Blimey, has it really been nearly five months since I posted a news update? Slack indeed, and I apologise. I can only say, in mitigation, that I’ve been kept very busy with our small-but-rapidly-enlarging baby, and that any largish bits of news I’ve had to impart have all had to do with the Pseudonymous YA Project I’m Not Allowed To Talk About. Which is a bit frustrating, but there you go.
I have, though, completed various small bits and pieces of writing which will see publication in the coming months. To start with, I’ve two short stories appearing in anthologies this year. One is ‘The Bowdler Strain’, which is in The Solaris Book of New Science Fiction, edited by the estimable George Mann and due for publication at the end of this very month. (By the way, why is it that estimable and inestimable both mean the same thing? It’s true of flammable and inflammable too. What’s up with that? Why aren’t they opposites? Come on, English grammar, sort yourself out!) This collection looks to be a goodie. All the big names are in it, as well as me.
The other tale is ‘At One’, my weird story-told-in-monosyllables experiment, which has found a slot in The British Invasion, an anthology edited by that masterful dark fantasy writer Tim Lebbon. I’m not sure of the publication date, but I know that it’s being put out by (in)estimable US horror imprint Cemetery Dance sometime this year and that it contains some of the very best of UK horror writing.
I’ve also a couple of new Barrington Stoke books appearing in ’07, one imminent, one not so imminent. (Does that mean the latter one is minent? I’m really confusing myself now). The first is Kill Swap, an urban murder yarn, written for teens. The other is The Dead Brigade, which is intended for BS’s new line of books for adult reluctant readers. It’s about zombies in the military. I’ve been dying — no pun intended — to write a zombie tale for ages. I’m very pleased that I’ve managed it, and I’m very proud of the result. That’s likely to be out in August, same month as the second volume of Pseudonymous YA Project I’m Still Not Allowed To Talk About.

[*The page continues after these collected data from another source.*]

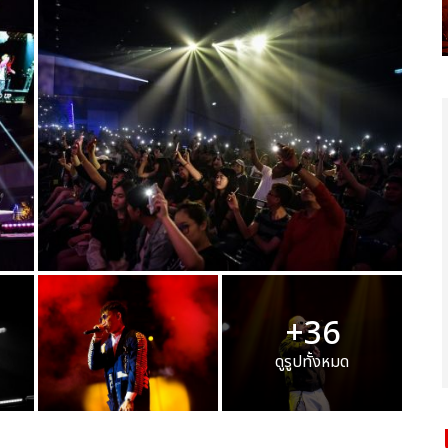
+36
ดูรูปทั้งหมด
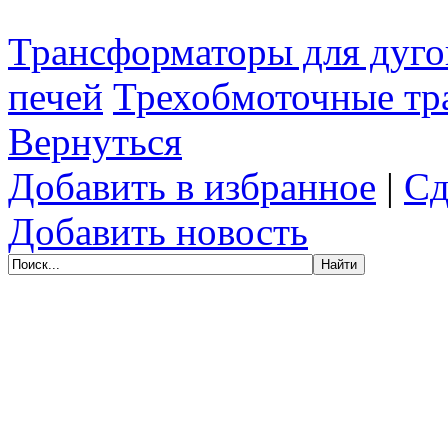
Трансформаторы для дуго
печей
Трехобмоточные тр
Вернуться
Добавить в избранное
|
Сд
Добавить новость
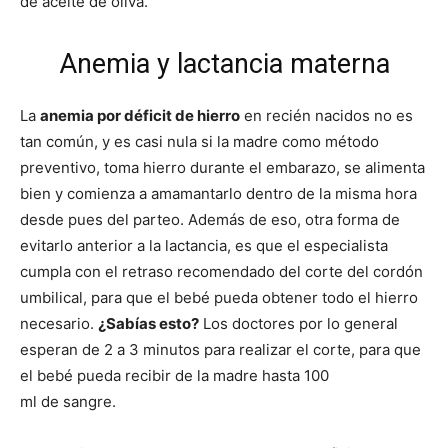
de aceite de oliva.
Anemia y lactancia materna
La
anemia por déficit de hierro
en recién nacidos no es
tan común, y es casi nula si la madre como método
preventivo, toma hierro durante el embarazo, se alimenta
bien y comienza a amamantarlo dentro de la misma hora
desde pues del parteo. Además de eso, otra forma de
evitarlo anterior a la lactancia, es que el especialista
cumpla con el retraso recomendado del corte del cordón
umbilical, para que el bebé pueda obtener todo el hierro
necesario.
¿Sabías esto?
Los doctores por lo general
esperan de 2 a 3 minutos para realizar el corte, para que
el bebé pueda recibir de la madre hasta 100
ml de sangre.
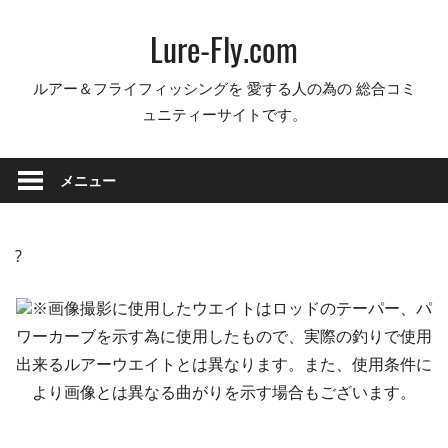
コ
Lure-Fly.com
ン
テ
ルアー＆フライフィッシングを 愛する人の為の 総合コミ
ン
ュニティーサイトです。
ツ
へ
ス
メニュー
キ
ッ
プ
?
※画像撮影に使用したウエイトはロッドのテーパー、パ
ワーカーブを示す為に使用したもので、実際の釣りで使用
出来るルアーウエイトとは異なります。また、使用条件に
より画像とは異なる曲がりを示す場合もございます。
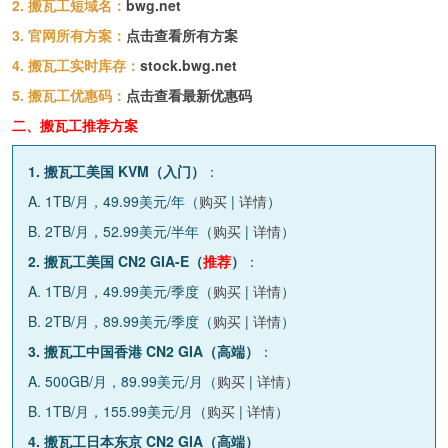
2. 搬瓦工短域名：
bwg.net
3. 官网所有方案：
点击查看所有方案
4. 搬瓦工实时库存：
stock.bwg.net
5. 搬瓦工优惠码：
点击查看最新优惠码
二、搬瓦工推荐方案
1. 搬瓦工美国 KVM（入门）
：
A. 1TB/月，49.99美元/年（
购买
|
详情
）
B. 2TB/月，52.99美元/半年（
购买
|
详情
）
2. 搬瓦工美国 CN2 GIA-E（
推荐
）
：
A. 1TB/月，49.99美元/季度（
购买
|
详情
）
B. 2TB/月，89.99美元/季度（
购买
|
详情
）
3. 搬瓦工中国香港 CN2 GIA（高端）
：
A. 500GB/月，89.99美元/月（
购买
|
详情
）
B. 1TB/月，155.99美元/月（
购买
|
详情
）
4. 搬瓦工日本东京 CN2 GIA（高端）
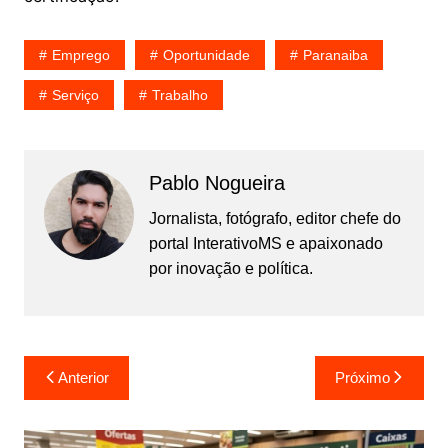
Emprego
Oportunidade
Paranaiba
Serviço
Trabalho
Pablo Nogueira
Jornalista, fotógrafo, editor chefe do
portal InterativoMS e apaixonado
por inovação e política.
Navegação
Anterior
Próximo
de
Post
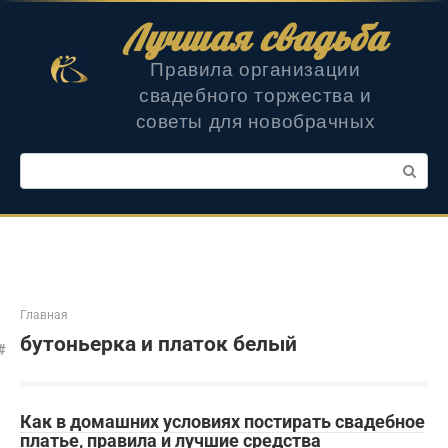
Перейти
Лучшая свадьба
к
контенту
Правила организации
свадебного торжества и
советы для новобрачных
Поиск:
Главная
бутоньерка и платок белый
Как в домашних условиях постирать свадебное
платье, правила и лучшие средства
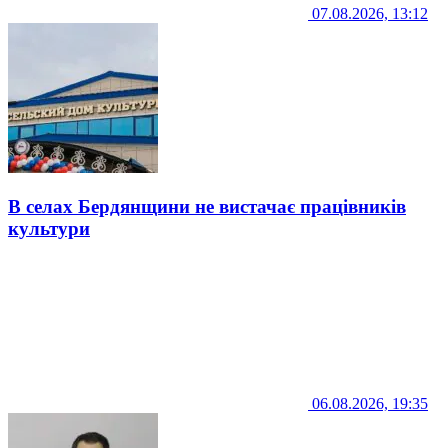
07.08.2026, 13:12
В селах Бердянщини не вистачає працівників
культури
06.08.2026, 19:35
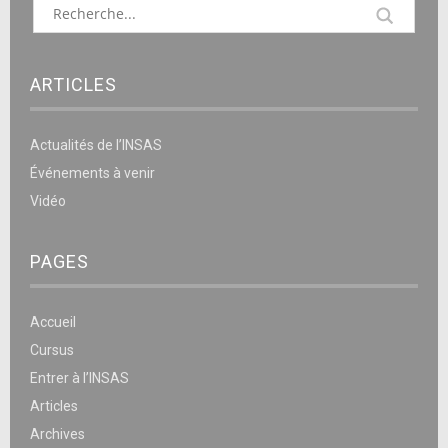
ARTICLES
Actualités de l’INSAS
Événements à venir
Vidéo
PAGES
Accueil
Cursus
Entrer à l’INSAS
Articles
Archives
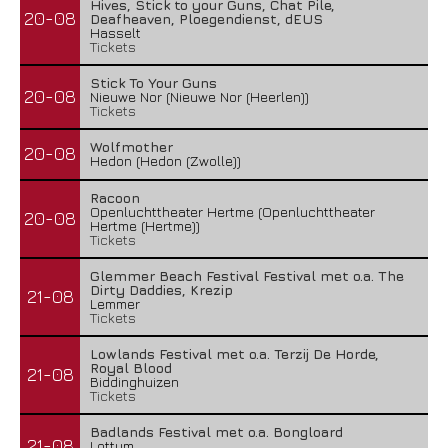
Hives, Stick to your Guns, Chat Pile,
20-08
Deafheaven, Ploegendienst, dEUS
Hasselt
Tickets
Stick To Your Guns
20-08
Nieuwe Nor (Nieuwe Nor (Heerlen))
Tickets
Wolfmother
20-08
Hedon (Hedon (Zwolle))
Racoon
Openluchttheater Hertme (Openluchttheater
20-08
Hertme (Hertme))
Tickets
Glemmer Beach Festival Festival met o.a. The
Dirty Daddies, Krezip
21-08
Lemmer
Tickets
Lowlands Festival met o.a. Terzij De Horde,
Royal Blood
21-08
Biddinghuizen
Tickets
Badlands Festival met o.a. Bongloard
21-08
Lottum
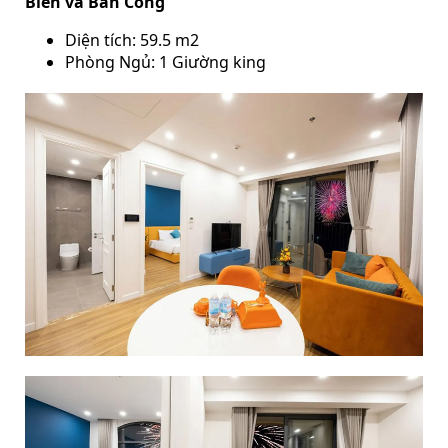
Biển và Ban Công
Diện tích: 59.5 m2
Phòng Ngủ: 1 Giường king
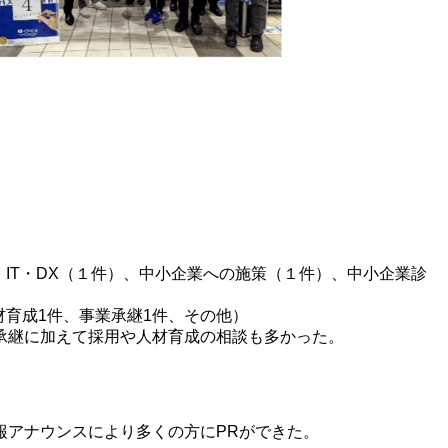
、IT・DX（１件）、中小企業への施策（１件）、中小企業診
材育成1件、事業承継1件、その他）
承継に加えて採用や人材育成の相談も多かった。
報アナウンスにより多くの方にPRができた。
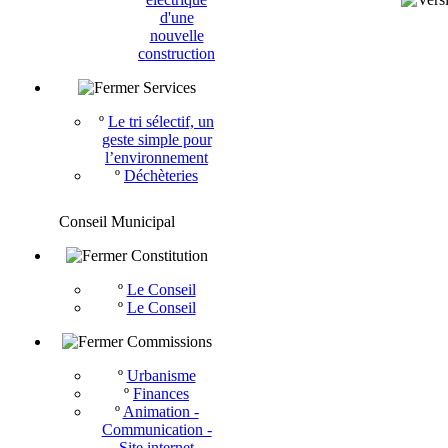
d'une
nouvelle
construction
Services
º
Le tri sélectif, un
geste simple pour
l’environnement
º
Déchèteries
Conseil Municipal
Constitution
º
Le Conseil
º
Le Conseil
Commissions
º
Urbanisme
º
Finances
º
Animation -
Communication -
Site internet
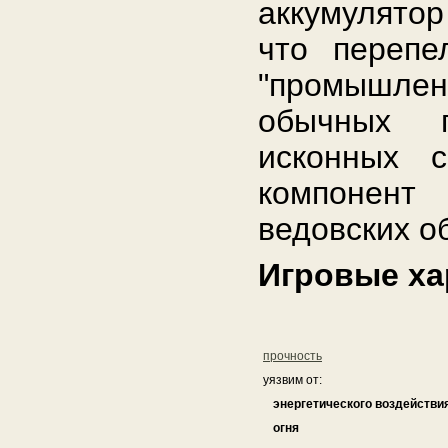
аккумулятор
что перепе
"промышле
обычных п
исконных с
компонент 
ведовских о
Игровые ха
прочность
уязвим от:
энергетического воздействи
огня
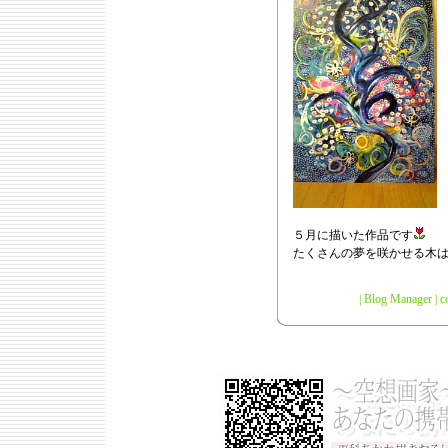
５月に描いた作品です
たくさんの夢を咲かせる木は
|
Blog Manager
|
c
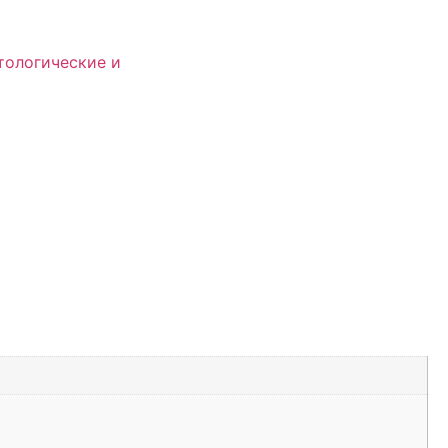
тологические и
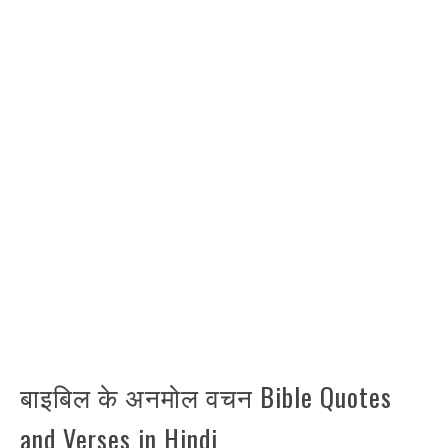
बाइबिल के अनमोल वचन Bible Quotes
and Verses in Hindi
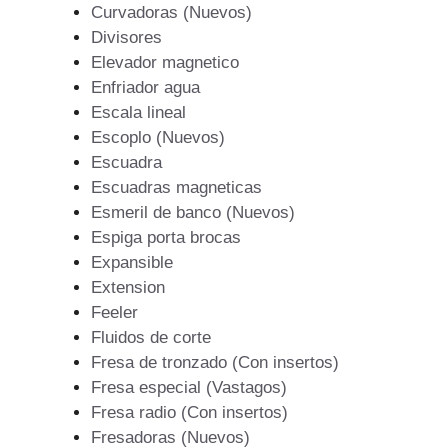
Curvadoras (Nuevos)
Divisores
Elevador magnetico
Enfriador agua
Escala lineal
Escoplo (Nuevos)
Escuadra
Escuadras magneticas
Esmeril de banco (Nuevos)
Espiga porta brocas
Expansible
Extension
Feeler
Fluidos de corte
Fresa de tronzado (Con insertos)
Fresa especial (Vastagos)
Fresa radio (Con insertos)
Fresadoras (Nuevos)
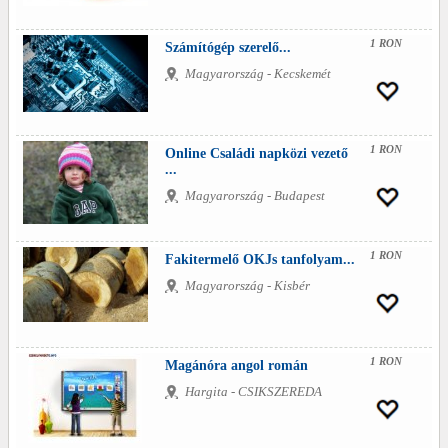
1 RON
Számítógép szerelő...
Magyarország - Kecskemét
1 RON
Online Családi napközi vezető
...
Magyarország - Budapest
1 RON
Fakitermelő OKJs tanfolyam...
Magyarország - Kisbér
1 RON
Magánóra angol román
Hargita - CSIKSZEREDA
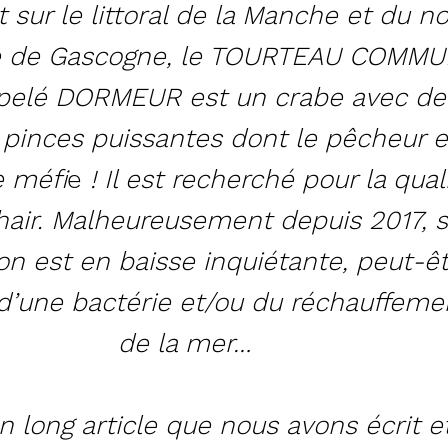
t sur le littoral de la Manche et du n
fe de Gascogne, le TOURTEAU COMM
ppelé DORMEUR est un crabe avec de
 pinces puissantes dont le pêcheur 
 méfi
e
!
Il est recherché pour la qual
hair. Malheureusement depuis 2017, 
on est en baisse inquiétante, peut-ê
d’une bactérie et/ou du réchauffeme
de la mer…
n long article que nous avons écrit e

Finally, I’ve contributed a books essay to the Financial Times‘s Saturday magazine supplement, which is scheduled to appear on February 10th. Essentially it’s a review of four recent or just-about-to-be-published SF novels, discussing the themes they have in common and how they relate to the current state of the genre. I’d recommend checking the article out, if only because I’d recommend checking out the four books it deals with.
On the pending projects front, Adam Roberts (a.k.a. “The Prof”) and I have pitched an idea for a nonfiction work to Orion Books. They’re making all the right noises about it, and we’re awaiting the final, definite go-ahead, which should come any day now. I’ll gabble on about it a bit more once it’s confirmed as a goer.
And last but not least, I must congratulate the above-mentioned The Prof, and also Roger Levy. The latest masterworks from each of them have made it onto the short-lists of, respectively, the Clarke Award and the BSFA Award for Best Novel. Well done, chaps! And well done to Gollancz, too, for being the imprint that dominates both short-lists. That’s not sucking up. Or is it? No, it can’t be. You can’t suck up to the people who already publish you. Can you?
P.S. This is the cover of the Bulgarian edition of Worldstorm, just out from Bard Publishing.
Either that or it’s some random book using the same image as the Gollancz edition. But I’m pretty sure it’s Worldstorm.